--- Data for this task ---
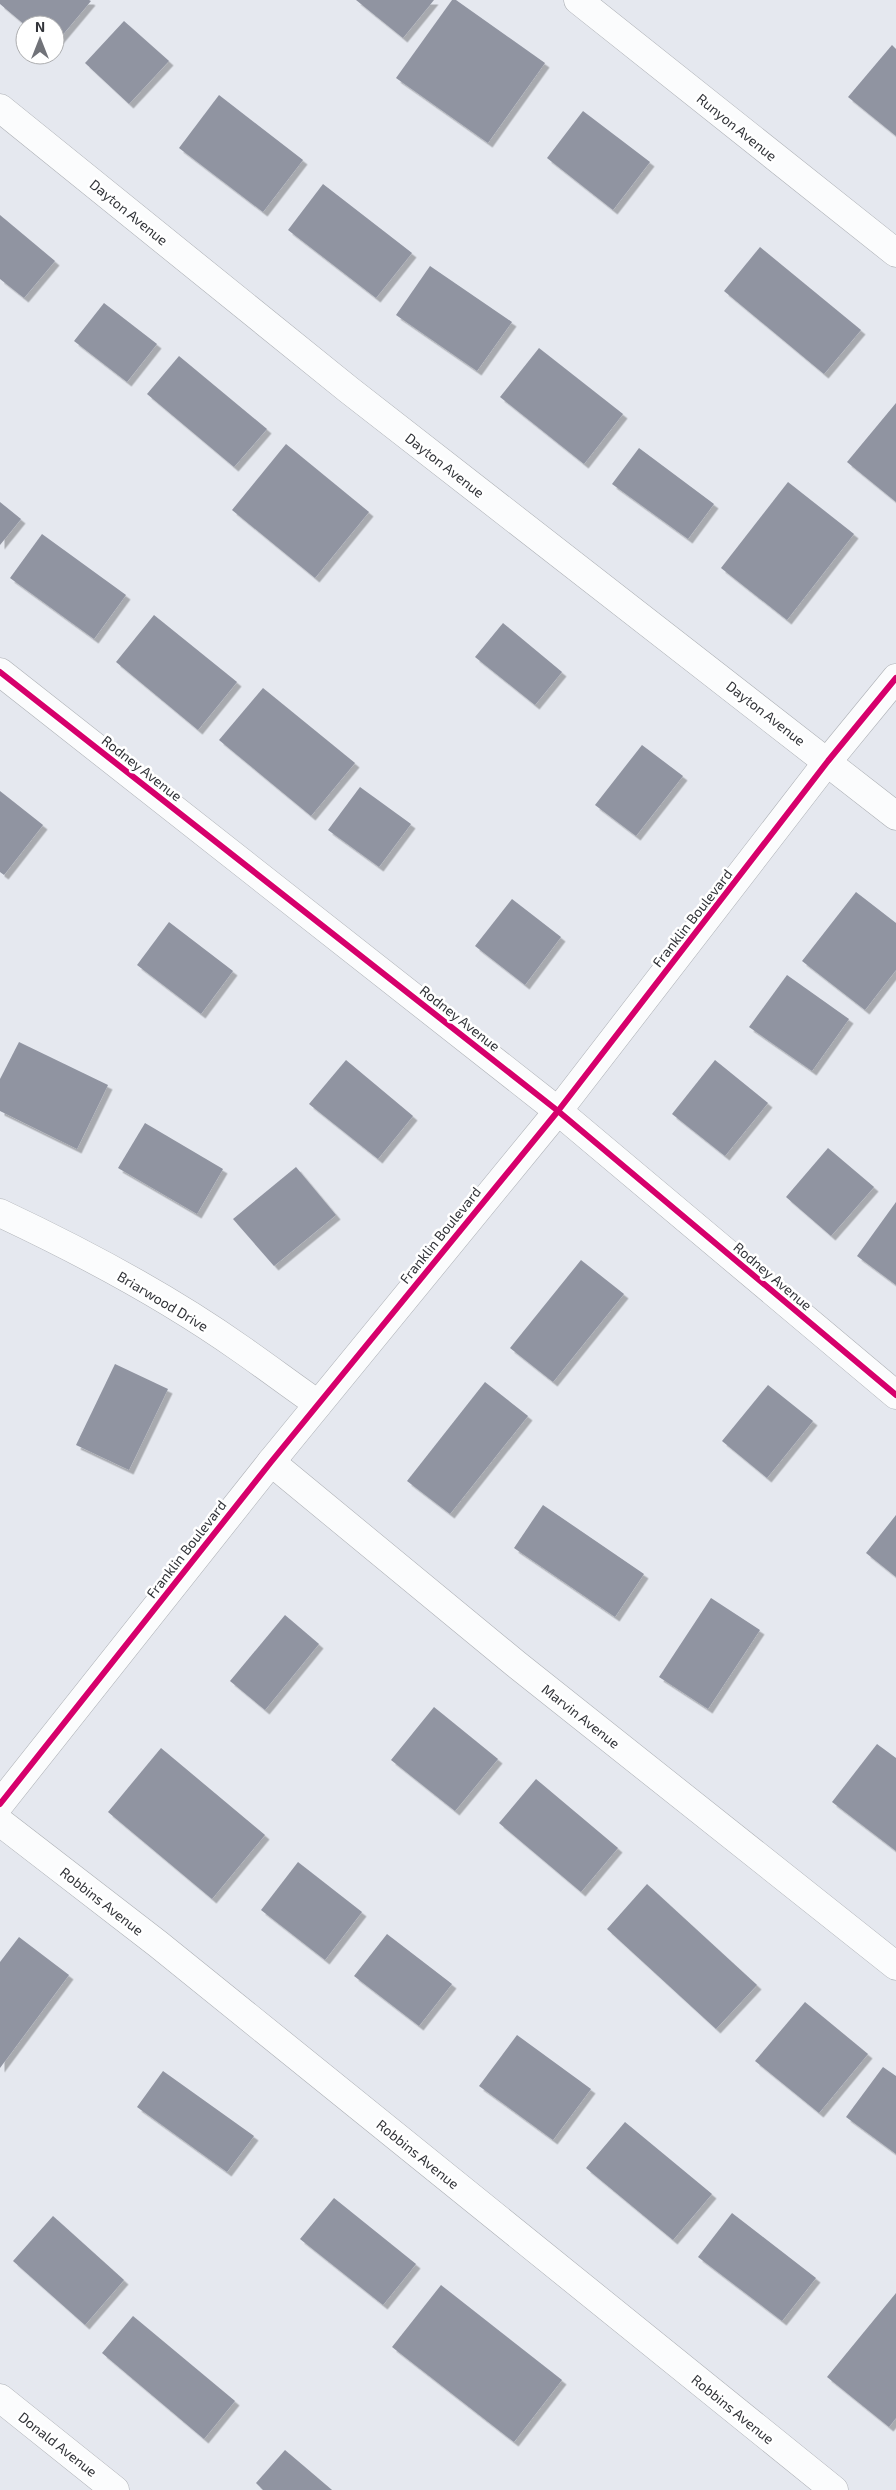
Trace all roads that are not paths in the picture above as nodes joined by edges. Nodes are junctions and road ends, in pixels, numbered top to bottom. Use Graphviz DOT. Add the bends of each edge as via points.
graph roads {
  1 [pos="578,0"];
  2 [pos="0,108"];
  3 [pos="896,254"];
  4 [pos="0,672"];
  5 [pos="896,678"];
  6 [pos="828,762"];
  7 [pos="896,816"];
  8 [pos="558,1111"];
  9 [pos="0,1213"];
  10 [pos="896,1395"];
  11 [pos="318,1404"];
  12 [pos="271,1462"];
  13 [pos="0,1804"];
  14 [pos="0,1822"];
  15 [pos="896,1966"];
  16 [pos="0,2398"];
  17 [pos="115,2490"];
  18 [pos="834,2490"];
  1 -- 3 [label="street, Runyon Avenue"];
  2 -- 6 [label="street, Dayton Avenue" via="349,390"];
  4 -- 8 [label="street, Rodney Avenue"];
  5 -- 6 [label="street, Franklin Boulevard"];
  6 -- 7 [label="street, Dayton Avenue"];
  6 -- 8 [label="street, Franklin Boulevard"];
  8 -- 10 [label="street, Rodney Avenue"];
  8 -- 11 [label="street, Franklin Boulevard"];
  9 -- 11 [label="street, Briarwood Drive" via="63,1243 156,1296 240,1348"];
  11 -- 12 [label="street, Franklin Boulevard"];
  12 -- 13 [label="street, Franklin Boulevard"];
  12 -- 15 [label="street, Marvin Avenue" via="508,1658"];
  14 -- 18 [label="street, Robbins Avenue" via="174,1957"];
  16 -- 17 [label="street, Donald Avenue"];
}
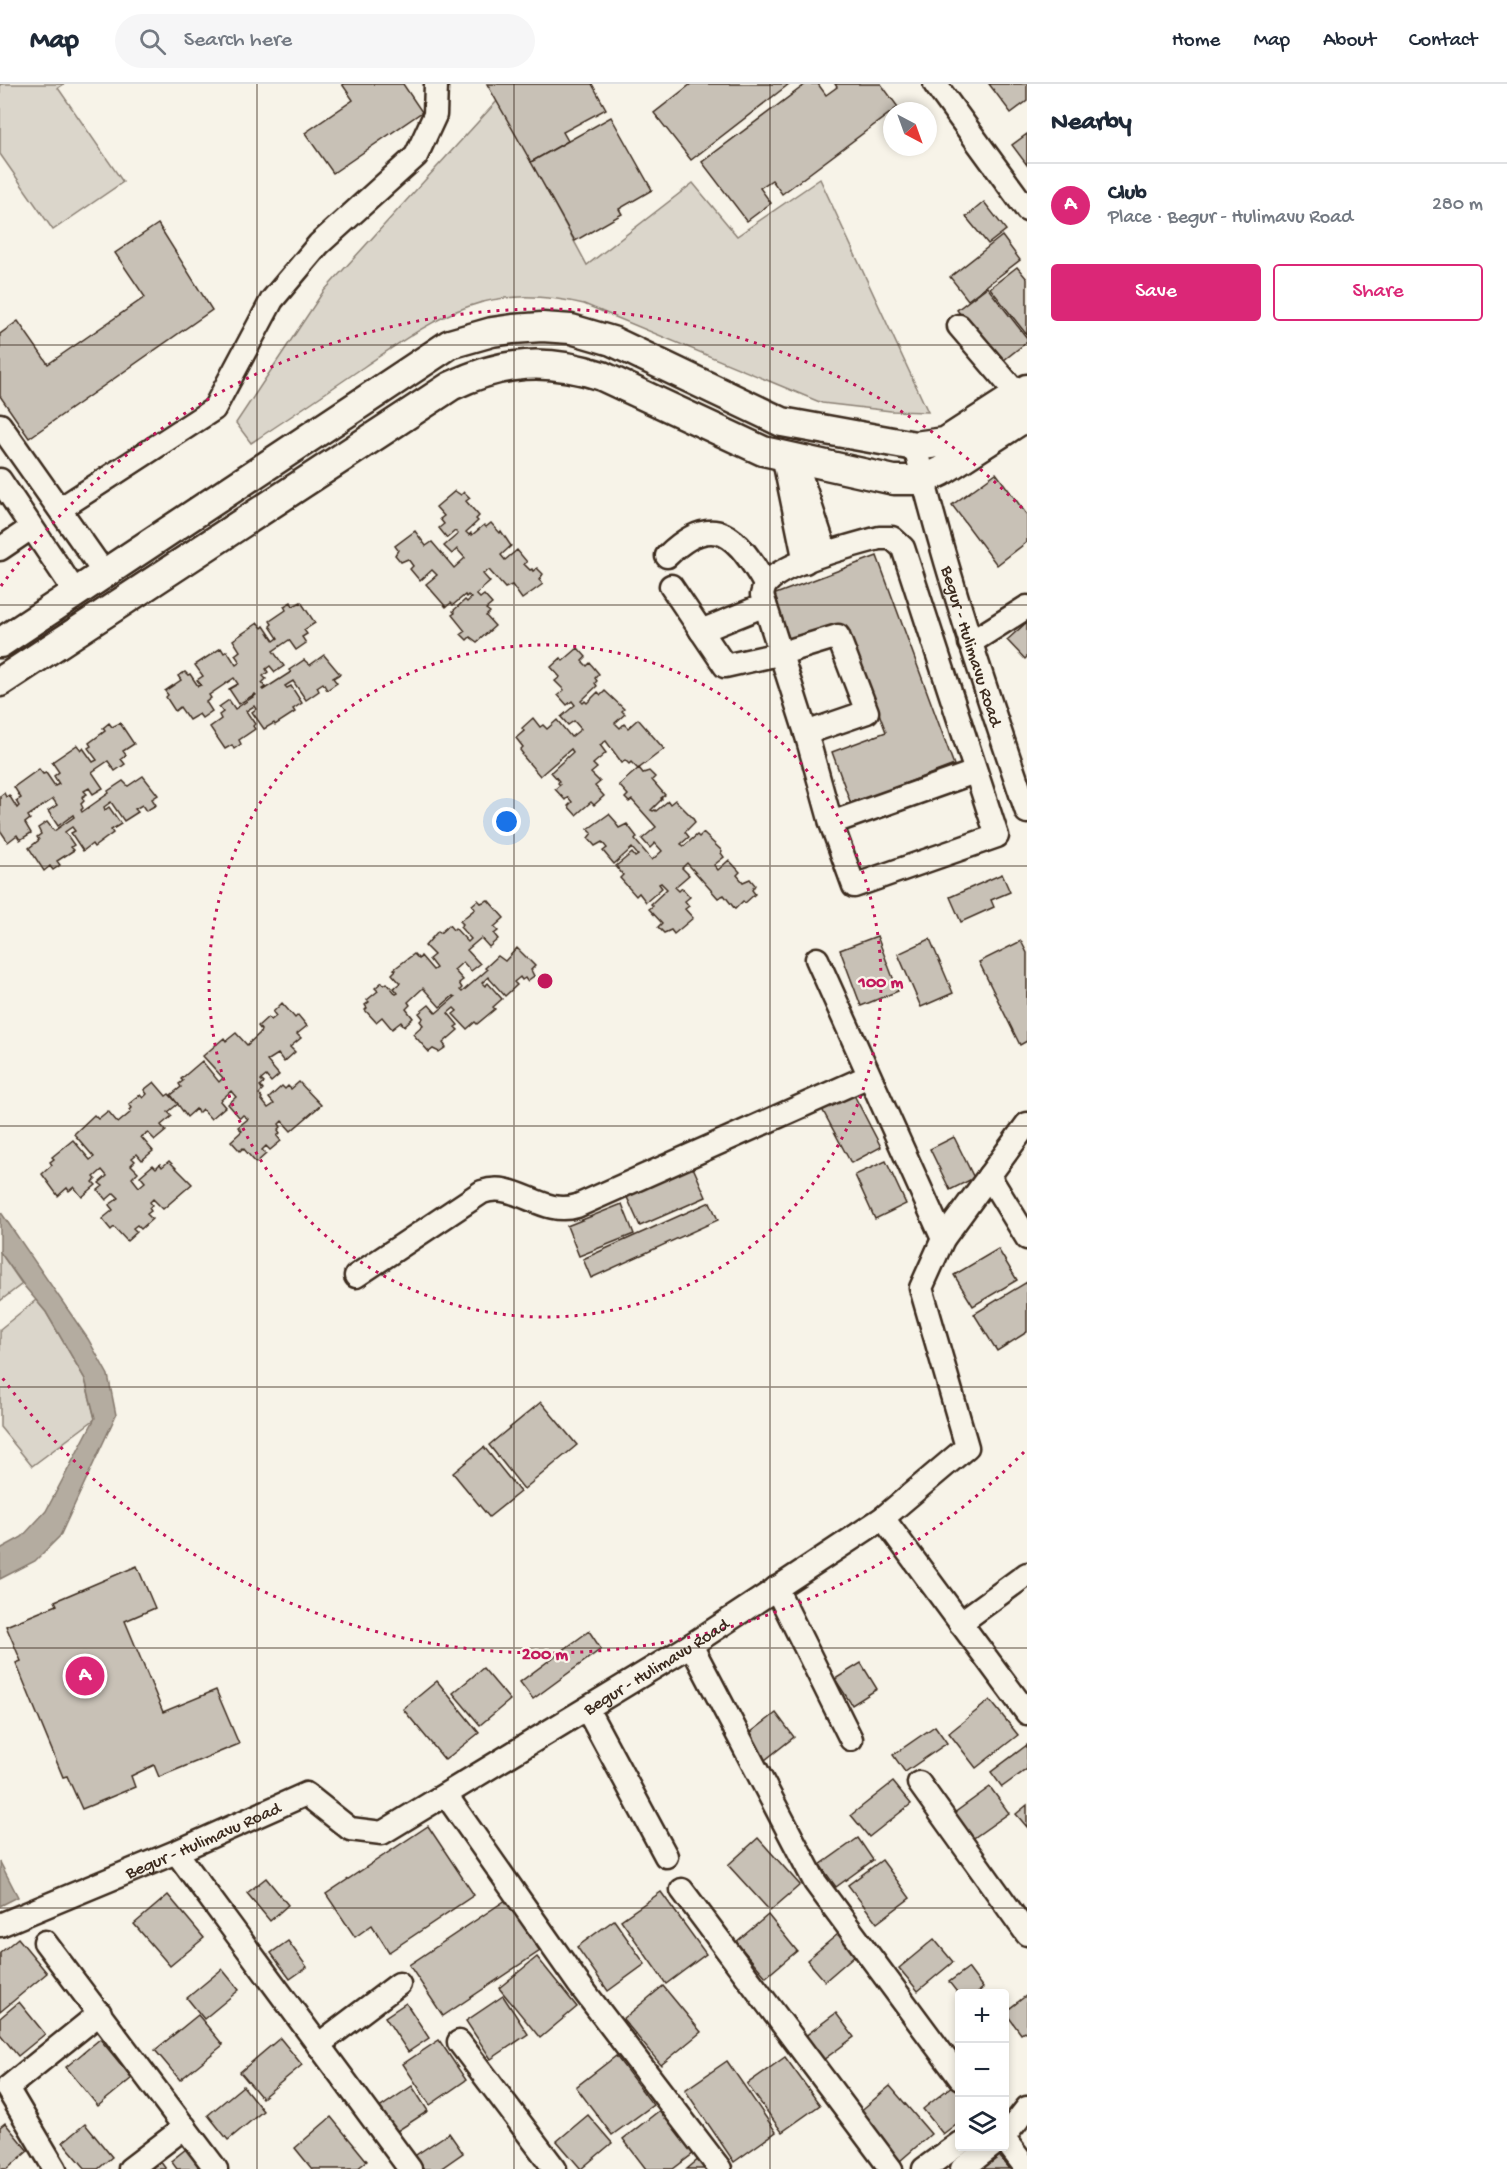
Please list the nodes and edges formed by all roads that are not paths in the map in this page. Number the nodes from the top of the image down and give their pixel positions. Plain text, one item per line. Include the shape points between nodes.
1 (436, 84) edge
2 (935, 84) edge
3 (1027, 210) edge
4 (959, 326) dead end
5 (612, 341) junction
6 (602, 376) junction
7 (1024, 400) edge
8 (0, 425) edge
9 (915, 446) junction
10 (789, 457) junction
11 (0, 480) edge
12 (923, 480) junction
13 (60, 509) junction
14 (31, 528) junction
15 (0, 549) edge
16 (826, 553) junction
17 (667, 556) dead end
18 (805, 562) junction
19 (105, 574) junction
20 (671, 586) dead end
21 (76, 593) junction
22 (765, 594) junction
23 (1027, 607) edge
24 (701, 631) junction
25 (0, 643) edge
26 (970, 643) junction
27 (779, 654) junction
28 (0, 682) edge
29 (806, 733) junction
30 (975, 772) junction
31 (1027, 812) edge
32 (831, 823) junction
33 (817, 959) dead end
34 (869, 1076) junction
35 (1027, 1124) edge
36 (989, 1176) junction
37 (1027, 1238) edge
38 (943, 1239) junction
39 (356, 1276) dead end
40 (883, 1518) junction
41 (1027, 1574) edge
42 (776, 1588) junction
43 (960, 1623) junction
44 (691, 1645) junction
45 (587, 1710) junction
46 (1027, 1713) edge
47 (850, 1739) dead end
48 (919, 1783) dead end
49 (446, 1795) junction
50 (176, 1852) junction
51 (666, 1856) dead end
52 (682, 1890) dead end
53 (0, 1925) edge
54 (1027, 1934) edge
55 (45, 1942) dead end
56 (399, 1984) dead end
57 (99, 2013) junction
58 (459, 2042) dead end
59 (318, 2045) junction
60 (955, 2071) edge
61 (1027, 2108) edge
62 (1009, 2114) edge
63 (185, 2127) junction
64 (1009, 2133) edge
65 (1009, 2144) edge
66 (955, 2147) edge
67 (985, 2151) edge
68 (55, 2169) edge
69 (130, 2169) edge
70 (216, 2169) edge
71 (410, 2169) edge
72 (555, 2169) edge
73 (720, 2169) edge
74 (891, 2169) edge
75 (924, 2169) edge
76 (962, 2169) edge
77 (1026, 2169) edge

1 - 13 street via 435,115 416,156 319,244 272,300 214,409
2 - 3 street
4 - 7 street
5 - 6 main road
5 - 9 main road via 782,422
5 - 19 main road via 571,329 542,327 492,332 450,344
6 - 10 main road via 763,451
6 - 28 main road via 563,365 522,364 485,371 451,386
7 - 9 main road via 945,442
7 - 12 main road via 942,471
8 - 13 street
9 - 12 street, Begur - Hulimavu Road
10 - 12 main road via 894,480
10 - 16 street
10 - 18 street
11 - 14 street
12 - 26 street, Begur - Hulimavu Road
13 - 19 street
14 - 15 street
14 - 21 street
16 - 18 street
16 - 30 street via 879,538 892,538 903,548
17 - 22 street via 683,540 702,532 716,532 733,540 749,556
18 - 22 street via 775,575
19 - 21 main road
20 - 24 street
21 - 25 main road
22 - 24 street
22 - 27 street
23 - 26 street
24 - 27 street via 725,666
26 - 31 street, Begur - Hulimavu Road
27 - 29 street
27 - 29 street via 838,636 867,712
29 - 32 street
30 - 32 street
30 - 32 street via 997,836 854,886
33 - 34 street
34 - 38 street
34 - 39 street via 577,1206 555,1209 500,1189 482,1192
35 - 36 street, Begur - Hulimavu Road
36 - 37 street
36 - 38 street, Begur - Hulimavu Road
38 - 40 street, Begur - Hulimavu Road via 921,1288 967,1447
40 - 42 street, Begur - Hulimavu Road
40 - 43 street
41 - 43 street
42 - 44 street, Begur - Hulimavu Road
42 - 47 street
43 - 46 street
44 - 45 street, Begur - Hulimavu Road
44 - 60 street via 814,1882
45 - 49 street, Begur - Hulimavu Road
45 - 51 street
48 - 54 street
49 - 50 street, Begur - Hulimavu Road via 382,1833 350,1829 306,1794
49 - 73 street via 578,1983
50 - 53 street, Begur - Hulimavu Road
50 - 59 street
52 - 74 street
55 - 57 street
56 - 59 street
57 - 63 street
57 - 68 street via 7,2088
58 - 72 street
59 - 71 street
61 - 62 street
61 - 64 street
63 - 69 street
63 - 70 street
65 - 77 street
66 - 75 street
67 - 76 street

--- To do ---
With the pictures removed, set down the entire listing exactly.

--- Response to the exercise ---
Trace all roads that are not paths in the picture above as nodes joined by edges. Nodes are junctions and road ends, in pixels, numbered top to bottom. Use Graphviz DOT. Add the bends of each edge as via points.
graph roads {
  1 [pos="578,0"];
  2 [pos="0,108"];
  3 [pos="896,254"];
  4 [pos="0,672"];
  5 [pos="896,678"];
  6 [pos="828,762"];
  7 [pos="896,816"];
  8 [pos="558,1111"];
  9 [pos="0,1213"];
  10 [pos="896,1395"];
  11 [pos="318,1404"];
  12 [pos="271,1462"];
  13 [pos="0,1804"];
  14 [pos="0,1822"];
  15 [pos="896,1966"];
  16 [pos="0,2398"];
  17 [pos="115,2490"];
  18 [pos="834,2490"];
  1 -- 3 [label="street, Runyon Avenue"];
  2 -- 6 [label="street, Dayton Avenue" via="349,390"];
  4 -- 8 [label="street, Rodney Avenue"];
  5 -- 6 [label="street, Franklin Boulevard"];
  6 -- 7 [label="street, Dayton Avenue"];
  6 -- 8 [label="street, Franklin Boulevard"];
  8 -- 10 [label="street, Rodney Avenue"];
  8 -- 11 [label="street, Franklin Boulevard"];
  9 -- 11 [label="street, Briarwood Drive" via="63,1243 156,1296 240,1348"];
  11 -- 12 [label="street, Franklin Boulevard"];
  12 -- 13 [label="street, Franklin Boulevard"];
  12 -- 15 [label="street, Marvin Avenue" via="508,1658"];
  14 -- 18 [label="street, Robbins Avenue" via="174,1957"];
  16 -- 17 [label="street, Donald Avenue"];
}
Please list the nodes and edges formed by all roads that are not paths in the map in this page. Number the nodes from the top of the image down and give their pixel positions. Plain text, one item per line. Include the shape points between nodes.
1 (436, 84) edge
2 (935, 84) edge
3 (1027, 210) edge
4 (959, 326) dead end
5 (612, 341) junction
6 (602, 376) junction
7 (1024, 400) edge
8 (0, 425) edge
9 (915, 446) junction
10 (789, 457) junction
11 (0, 480) edge
12 (923, 480) junction
13 (60, 509) junction
14 (31, 528) junction
15 (0, 549) edge
16 (826, 553) junction
17 (667, 556) dead end
18 (805, 562) junction
19 (105, 574) junction
20 (671, 586) dead end
21 (76, 593) junction
22 (765, 594) junction
23 (1027, 607) edge
24 (701, 631) junction
25 (0, 643) edge
26 (970, 643) junction
27 (779, 654) junction
28 (0, 682) edge
29 (806, 733) junction
30 (975, 772) junction
31 (1027, 812) edge
32 (831, 823) junction
33 (817, 959) dead end
34 (869, 1076) junction
35 (1027, 1124) edge
36 (989, 1176) junction
37 (1027, 1238) edge
38 (943, 1239) junction
39 (356, 1276) dead end
40 (883, 1518) junction
41 (1027, 1574) edge
42 (776, 1588) junction
43 (960, 1623) junction
44 (691, 1645) junction
45 (587, 1710) junction
46 (1027, 1713) edge
47 (850, 1739) dead end
48 (919, 1783) dead end
49 (446, 1795) junction
50 (176, 1852) junction
51 (666, 1856) dead end
52 (682, 1890) dead end
53 (0, 1925) edge
54 (1027, 1934) edge
55 (45, 1942) dead end
56 (399, 1984) dead end
57 (99, 2013) junction
58 (459, 2042) dead end
59 (318, 2045) junction
60 (955, 2071) edge
61 (1027, 2108) edge
62 (1009, 2114) edge
63 (185, 2127) junction
64 (1009, 2133) edge
65 (1009, 2144) edge
66 (955, 2147) edge
67 (985, 2151) edge
68 (55, 2169) edge
69 (130, 2169) edge
70 (216, 2169) edge
71 (410, 2169) edge
72 (555, 2169) edge
73 (720, 2169) edge
74 (891, 2169) edge
75 (924, 2169) edge
76 (962, 2169) edge
77 (1026, 2169) edge

1 - 13 street via 435,115 416,156 319,244 272,300 214,409
2 - 3 street
4 - 7 street
5 - 6 main road
5 - 9 main road via 782,422
5 - 19 main road via 571,329 542,327 492,332 450,344
6 - 10 main road via 763,451
6 - 28 main road via 563,365 522,364 485,371 451,386
7 - 9 main road via 945,442
7 - 12 main road via 942,471
8 - 13 street
9 - 12 street, Begur - Hulimavu Road
10 - 12 main road via 894,480
10 - 16 street
10 - 18 street
11 - 14 street
12 - 26 street, Begur - Hulimavu Road
13 - 19 street
14 - 15 street
14 - 21 street
16 - 18 street
16 - 30 street via 879,538 892,538 903,548
17 - 22 street via 683,540 702,532 716,532 733,540 749,556
18 - 22 street via 775,575
19 - 21 main road
20 - 24 street
21 - 25 main road
22 - 24 street
22 - 27 street
23 - 26 street
24 - 27 street via 725,666
26 - 31 street, Begur - Hulimavu Road
27 - 29 street
27 - 29 street via 838,636 867,712
29 - 32 street
30 - 32 street
30 - 32 street via 997,836 854,886
33 - 34 street
34 - 38 street
34 - 39 street via 577,1206 555,1209 500,1189 482,1192
35 - 36 street, Begur - Hulimavu Road
36 - 37 street
36 - 38 street, Begur - Hulimavu Road
38 - 40 street, Begur - Hulimavu Road via 921,1288 967,1447
40 - 42 street, Begur - Hulimavu Road
40 - 43 street
41 - 43 street
42 - 44 street, Begur - Hulimavu Road
42 - 47 street
43 - 46 street
44 - 45 street, Begur - Hulimavu Road
44 - 60 street via 814,1882
45 - 49 street, Begur - Hulimavu Road
45 - 51 street
48 - 54 street
49 - 50 street, Begur - Hulimavu Road via 382,1833 350,1829 306,1794
49 - 73 street via 578,1983
50 - 53 street, Begur - Hulimavu Road
50 - 59 street
52 - 74 street
55 - 57 street
56 - 59 street
57 - 63 street
57 - 68 street via 7,2088
58 - 72 street
59 - 71 street
61 - 62 street
61 - 64 street
63 - 69 street
63 - 70 street
65 - 77 street
66 - 75 street
67 - 76 street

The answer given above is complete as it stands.